TAREFA 1:
No texto sobre as mortes pela Covid-19, o parágrafo que começa com "Não importa se" menciona possíveis razões para ignorar as evidências. Enumere-as.
TAREFA 2:
Dê sequência ao texto sobre as mortes pela Covid-19 a partir do ponto em que ele termina.

TEXTO DE ORIGEM:
□ □ □ □ □

O descaso com as mortes pela Covid-19 está diretamente relacionado ao percentual de apoio ao governo Bolsonaro. No entanto, não é possível que esse fenômeno novo não tenha um lastro profundo em nossa cultura. Uma contagem de vítimas da ordem das dezenas de milhares de mortos (que ninguém sabe até que nível irá subir antes do surto terminar) não pode ser ignorada do modo como vem sendo, por pelo menos 30 milhões de adultos.

Os apoiadores de Bolsonaro formam a massa crítica de pessoas que sempre apoiaram ou foram omissos em relação aos massacres e guerras de extermínio e opressão que sempre aconteceram desde a chegada dos europeus ao litoral do território brasileiro. Como veremos logo abaixo, esse apoio se manifesta desde sempre mesmo em uma parcela significativa das próprias vítimas.

Não importa se por questões religiosas, juntamente com a ignorância e a falta de educação para um mínimo de rigor científico, o fato é que há, entre os que ignoram as evidências, milhões de pessoas pobres que são vítimas desse descaso pela vida que é histórico e reiterado cotidianamente em nosso país. Ou seja, milhões estão tendo uma atitude temerária diante da necessidade urgente do cuidado e da  preservação da vida exatamente porque nunca tiveram suas vidas valorizadas.

Uma parte da população brasileira entrou numa rota inconsciente de suicídio coletivo. Depois de a pandemia consumar essa postura desesperada, teremos a reação imprevisível dos sobreviventes. O trauma e suas consequências serão inevitáveis e de extensão muito difícil de estimar.

Como esse povo oprimido por séculos irá reagir a política de fazer e deixar morrer de um governo que recebeu quase 60 milhões de votos?

□ □ □ □ □

LISTAGEM EXIBIDA:
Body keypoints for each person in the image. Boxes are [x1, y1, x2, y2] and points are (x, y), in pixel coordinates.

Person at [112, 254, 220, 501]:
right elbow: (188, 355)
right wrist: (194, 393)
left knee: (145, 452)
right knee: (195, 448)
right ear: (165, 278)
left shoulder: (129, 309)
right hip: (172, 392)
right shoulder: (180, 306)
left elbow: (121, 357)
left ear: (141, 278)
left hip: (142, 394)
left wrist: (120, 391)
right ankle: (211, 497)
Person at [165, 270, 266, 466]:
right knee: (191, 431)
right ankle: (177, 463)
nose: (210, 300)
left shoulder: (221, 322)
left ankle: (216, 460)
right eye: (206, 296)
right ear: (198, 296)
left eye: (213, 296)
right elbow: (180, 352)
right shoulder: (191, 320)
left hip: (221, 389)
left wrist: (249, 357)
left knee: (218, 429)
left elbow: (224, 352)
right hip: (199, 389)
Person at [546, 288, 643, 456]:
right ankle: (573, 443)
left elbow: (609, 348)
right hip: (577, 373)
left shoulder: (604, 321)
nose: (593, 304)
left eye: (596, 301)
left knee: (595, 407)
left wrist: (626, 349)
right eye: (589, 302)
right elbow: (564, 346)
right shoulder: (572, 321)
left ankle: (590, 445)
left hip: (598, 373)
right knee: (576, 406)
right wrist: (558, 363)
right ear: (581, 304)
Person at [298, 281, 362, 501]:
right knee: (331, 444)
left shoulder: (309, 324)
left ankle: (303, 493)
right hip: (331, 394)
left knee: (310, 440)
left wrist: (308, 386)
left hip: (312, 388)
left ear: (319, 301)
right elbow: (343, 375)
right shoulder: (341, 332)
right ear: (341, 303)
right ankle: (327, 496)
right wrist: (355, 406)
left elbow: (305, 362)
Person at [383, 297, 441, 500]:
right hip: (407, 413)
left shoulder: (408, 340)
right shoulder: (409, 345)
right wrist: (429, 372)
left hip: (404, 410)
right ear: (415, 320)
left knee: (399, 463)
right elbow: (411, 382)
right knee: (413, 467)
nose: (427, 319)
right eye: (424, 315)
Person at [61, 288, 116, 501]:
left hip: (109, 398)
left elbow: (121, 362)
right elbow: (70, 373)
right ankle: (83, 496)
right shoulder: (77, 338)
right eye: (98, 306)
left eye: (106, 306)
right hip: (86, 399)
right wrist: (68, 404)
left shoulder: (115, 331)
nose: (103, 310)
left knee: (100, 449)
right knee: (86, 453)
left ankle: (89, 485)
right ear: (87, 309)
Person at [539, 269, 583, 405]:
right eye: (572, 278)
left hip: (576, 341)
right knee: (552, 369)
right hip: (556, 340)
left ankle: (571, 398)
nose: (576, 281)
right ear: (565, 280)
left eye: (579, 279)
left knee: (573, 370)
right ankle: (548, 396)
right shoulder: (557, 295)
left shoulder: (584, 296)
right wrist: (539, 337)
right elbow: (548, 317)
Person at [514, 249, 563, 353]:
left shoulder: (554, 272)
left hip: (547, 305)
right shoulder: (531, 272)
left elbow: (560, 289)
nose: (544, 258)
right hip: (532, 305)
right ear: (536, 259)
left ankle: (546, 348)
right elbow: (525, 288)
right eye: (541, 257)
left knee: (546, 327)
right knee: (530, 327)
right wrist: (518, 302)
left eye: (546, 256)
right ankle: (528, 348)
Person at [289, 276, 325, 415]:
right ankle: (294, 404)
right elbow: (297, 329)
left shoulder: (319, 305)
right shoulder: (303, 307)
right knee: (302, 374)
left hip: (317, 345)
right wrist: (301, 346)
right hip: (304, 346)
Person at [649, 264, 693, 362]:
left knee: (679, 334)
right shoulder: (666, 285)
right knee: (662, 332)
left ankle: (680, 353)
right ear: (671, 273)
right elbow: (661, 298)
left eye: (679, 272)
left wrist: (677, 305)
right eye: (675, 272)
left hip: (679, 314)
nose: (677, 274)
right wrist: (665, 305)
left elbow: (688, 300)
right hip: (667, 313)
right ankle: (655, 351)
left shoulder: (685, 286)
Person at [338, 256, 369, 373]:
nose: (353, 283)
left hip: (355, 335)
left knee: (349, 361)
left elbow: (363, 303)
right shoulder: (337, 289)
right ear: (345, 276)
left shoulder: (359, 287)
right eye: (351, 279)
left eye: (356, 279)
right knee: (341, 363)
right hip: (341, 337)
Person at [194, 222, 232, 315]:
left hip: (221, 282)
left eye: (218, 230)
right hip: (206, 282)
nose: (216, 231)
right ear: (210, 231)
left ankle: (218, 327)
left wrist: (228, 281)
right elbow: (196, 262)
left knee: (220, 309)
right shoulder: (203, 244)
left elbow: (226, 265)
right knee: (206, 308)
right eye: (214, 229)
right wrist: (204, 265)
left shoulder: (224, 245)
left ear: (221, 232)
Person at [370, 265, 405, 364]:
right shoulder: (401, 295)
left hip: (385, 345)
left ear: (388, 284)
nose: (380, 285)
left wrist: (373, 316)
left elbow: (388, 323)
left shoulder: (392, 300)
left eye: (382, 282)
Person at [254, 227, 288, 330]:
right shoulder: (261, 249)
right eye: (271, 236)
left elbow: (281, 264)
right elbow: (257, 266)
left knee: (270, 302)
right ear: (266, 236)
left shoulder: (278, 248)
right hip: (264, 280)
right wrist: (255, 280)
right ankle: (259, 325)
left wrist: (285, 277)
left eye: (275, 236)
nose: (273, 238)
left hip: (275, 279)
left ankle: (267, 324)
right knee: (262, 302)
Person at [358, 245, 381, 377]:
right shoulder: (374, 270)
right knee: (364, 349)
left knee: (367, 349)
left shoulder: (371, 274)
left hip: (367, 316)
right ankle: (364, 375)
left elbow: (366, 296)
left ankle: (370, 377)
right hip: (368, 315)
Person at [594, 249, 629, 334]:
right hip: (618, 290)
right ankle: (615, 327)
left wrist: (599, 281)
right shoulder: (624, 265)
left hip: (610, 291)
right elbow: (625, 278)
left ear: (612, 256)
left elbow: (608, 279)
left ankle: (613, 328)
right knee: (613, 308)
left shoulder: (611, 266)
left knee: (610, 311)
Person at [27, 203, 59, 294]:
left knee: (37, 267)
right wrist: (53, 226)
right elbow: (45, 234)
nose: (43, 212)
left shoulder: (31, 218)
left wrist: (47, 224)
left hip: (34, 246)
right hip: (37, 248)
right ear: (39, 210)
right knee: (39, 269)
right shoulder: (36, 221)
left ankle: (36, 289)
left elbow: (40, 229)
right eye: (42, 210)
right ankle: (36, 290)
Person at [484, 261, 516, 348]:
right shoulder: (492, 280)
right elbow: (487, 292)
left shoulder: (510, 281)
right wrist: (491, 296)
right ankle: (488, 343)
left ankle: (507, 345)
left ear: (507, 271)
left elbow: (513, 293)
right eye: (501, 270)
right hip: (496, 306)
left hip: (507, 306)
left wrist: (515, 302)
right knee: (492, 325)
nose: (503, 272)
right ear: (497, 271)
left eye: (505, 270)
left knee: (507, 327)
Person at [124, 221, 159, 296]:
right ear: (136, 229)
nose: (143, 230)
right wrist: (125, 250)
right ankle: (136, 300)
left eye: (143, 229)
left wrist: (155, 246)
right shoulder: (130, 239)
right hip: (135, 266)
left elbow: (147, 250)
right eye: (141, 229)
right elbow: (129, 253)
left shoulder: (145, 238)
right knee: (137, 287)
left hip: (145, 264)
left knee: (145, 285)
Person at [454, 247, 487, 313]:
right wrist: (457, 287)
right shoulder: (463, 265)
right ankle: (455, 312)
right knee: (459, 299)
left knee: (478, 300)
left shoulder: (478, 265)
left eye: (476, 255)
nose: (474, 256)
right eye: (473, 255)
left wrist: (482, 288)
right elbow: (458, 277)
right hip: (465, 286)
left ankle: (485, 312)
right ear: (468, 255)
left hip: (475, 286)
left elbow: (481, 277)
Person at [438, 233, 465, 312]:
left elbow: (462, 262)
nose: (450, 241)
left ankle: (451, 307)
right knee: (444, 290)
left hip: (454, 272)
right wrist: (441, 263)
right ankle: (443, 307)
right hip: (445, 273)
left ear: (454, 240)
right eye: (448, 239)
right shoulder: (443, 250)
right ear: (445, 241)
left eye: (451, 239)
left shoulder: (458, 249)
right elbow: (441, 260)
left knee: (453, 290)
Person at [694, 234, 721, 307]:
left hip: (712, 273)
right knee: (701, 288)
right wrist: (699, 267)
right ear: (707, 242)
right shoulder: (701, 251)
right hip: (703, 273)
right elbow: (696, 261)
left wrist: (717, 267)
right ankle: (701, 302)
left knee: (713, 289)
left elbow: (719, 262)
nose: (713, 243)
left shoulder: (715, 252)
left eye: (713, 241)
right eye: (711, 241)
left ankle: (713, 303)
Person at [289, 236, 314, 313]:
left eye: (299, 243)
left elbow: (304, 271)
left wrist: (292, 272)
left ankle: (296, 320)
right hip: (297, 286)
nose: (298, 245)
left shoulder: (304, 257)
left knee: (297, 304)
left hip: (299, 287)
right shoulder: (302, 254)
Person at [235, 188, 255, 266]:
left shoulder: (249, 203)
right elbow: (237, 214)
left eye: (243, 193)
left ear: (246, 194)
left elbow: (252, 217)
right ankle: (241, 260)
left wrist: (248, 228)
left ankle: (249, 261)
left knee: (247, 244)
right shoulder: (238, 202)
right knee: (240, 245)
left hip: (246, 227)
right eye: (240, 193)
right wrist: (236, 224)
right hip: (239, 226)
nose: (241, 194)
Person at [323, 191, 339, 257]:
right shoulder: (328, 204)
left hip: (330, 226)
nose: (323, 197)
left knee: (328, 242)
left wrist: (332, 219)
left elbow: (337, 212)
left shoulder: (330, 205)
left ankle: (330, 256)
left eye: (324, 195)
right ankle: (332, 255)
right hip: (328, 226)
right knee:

□ □ □ □ □

RESULTADO 1:
- questões religiosas
- a ignorância
- a falta de educação para um mínimo de rigor científico

RESULTADO 2:
A Covid-19 é um salto no processo de dissolução da coesão social em nosso país. No entanto, mesmo antes da pandemia, nós já estávamos nessa rota de autodestruição.

Em minha experiência no trabalho em saúde mental sempre vivenciei situações de desespero com a existência. Em geral, sua etiologia se entrelaça, entre outros fatores, com histórias de vida em condições cronicamente trágicas. São casos em que o futuro sem dor e muito sofrimento simplesmente desapareceu do horizonte.

Essa situação singular de sofrimento psíquico parece muito com a situação que vemos acontecer ao corpo social brasileiro. Não é porque foi naturalizada ao longo de nossa história que toda essa violência étnica e de classe social não vá nos levar a um caos e a uma anomia social jamais vista ou sequer imaginada.

Como já não somos uma nação no sentido do espírito coletivo, marchamos para a dissolução formal do Brasil como um Estado nação. Parece um exagero de perspectiva. No entanto, cada vez mais esse rumo se configura como um destino diante de nossa incapacidade de mudar.